The door opens and I see an evil smile.

Eret.

"Well hi Y/N, nice to see you. Did you miss me?" he asked, chuckling.

"Go to hell." I replied, trying not to show the fear that was there.

Eret never used to scare me, I don't know why he's scaring me now. It's not like he would ever hurt me. He might seem evil now, but that still wouldn't be enough for him to hurt me. Right?

"Ah, I've been there. Very fun. 10/10, I recommend." he said sarcastically.

I didn't respond. I gritted my teeth in anger. If Dream really wanted the answers to his questions, sending Eret wouldn't change anything. I'm still not telling him. It would ruin months of my plans. And even though my plans are most likely ruined anyway, there's still a chance I can make it out of this.

"Don't be so happy to see me Y/N. In fact, I'm here to warn you." Eret said.

"Warn me about what?" I questioned, generally curious.

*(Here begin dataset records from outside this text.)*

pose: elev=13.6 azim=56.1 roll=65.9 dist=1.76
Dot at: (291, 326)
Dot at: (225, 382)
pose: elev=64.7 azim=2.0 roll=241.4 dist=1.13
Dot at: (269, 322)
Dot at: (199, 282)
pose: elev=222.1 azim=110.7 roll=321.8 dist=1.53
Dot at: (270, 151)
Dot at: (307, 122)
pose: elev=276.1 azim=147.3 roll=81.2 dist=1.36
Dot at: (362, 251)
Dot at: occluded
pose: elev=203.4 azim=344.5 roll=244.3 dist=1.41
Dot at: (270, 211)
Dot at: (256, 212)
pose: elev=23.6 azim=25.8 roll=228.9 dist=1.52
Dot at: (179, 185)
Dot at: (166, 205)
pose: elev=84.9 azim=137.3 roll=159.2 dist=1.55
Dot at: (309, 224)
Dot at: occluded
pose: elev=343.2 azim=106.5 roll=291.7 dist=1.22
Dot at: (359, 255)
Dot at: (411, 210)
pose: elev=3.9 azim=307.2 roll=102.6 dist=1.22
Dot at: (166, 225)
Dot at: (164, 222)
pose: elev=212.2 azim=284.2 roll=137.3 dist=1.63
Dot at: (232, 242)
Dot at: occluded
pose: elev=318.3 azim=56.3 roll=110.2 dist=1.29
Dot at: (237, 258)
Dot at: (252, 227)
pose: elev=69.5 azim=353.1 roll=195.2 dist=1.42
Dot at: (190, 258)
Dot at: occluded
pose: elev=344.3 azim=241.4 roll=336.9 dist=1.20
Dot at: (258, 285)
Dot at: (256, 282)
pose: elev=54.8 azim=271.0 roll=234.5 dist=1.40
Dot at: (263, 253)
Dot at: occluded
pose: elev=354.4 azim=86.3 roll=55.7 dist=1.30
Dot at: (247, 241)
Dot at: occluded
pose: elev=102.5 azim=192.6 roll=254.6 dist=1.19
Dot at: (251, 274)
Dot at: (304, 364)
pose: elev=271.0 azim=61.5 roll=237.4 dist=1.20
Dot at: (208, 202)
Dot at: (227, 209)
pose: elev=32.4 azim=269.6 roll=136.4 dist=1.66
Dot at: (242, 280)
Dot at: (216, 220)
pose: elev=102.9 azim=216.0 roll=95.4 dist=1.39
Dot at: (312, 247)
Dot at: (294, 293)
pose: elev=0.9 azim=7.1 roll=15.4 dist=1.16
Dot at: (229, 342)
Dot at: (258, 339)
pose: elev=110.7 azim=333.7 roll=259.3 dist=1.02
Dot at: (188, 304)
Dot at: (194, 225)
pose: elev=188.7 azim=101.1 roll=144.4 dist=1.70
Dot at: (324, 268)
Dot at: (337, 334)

"Well, if you don't answer the questions Dream has for you with complete honesty, he might...force it out of you." Eret smiled the same evil smile that has now imprinted on my memory.

"What do you mean 'force it'?" I tightened up. I'm pretty sure I knew what he meant. I just really hoped he meant something else.

"Of course, it was my idea. Dream is going to have to use physical force. Unless, of course, you cooperate."

No. He didn't-

"Wait. You're just going to torture me if I don't answer your questions?!" I yelled, standing up from the bed. Eret put his hands in the air and laughed.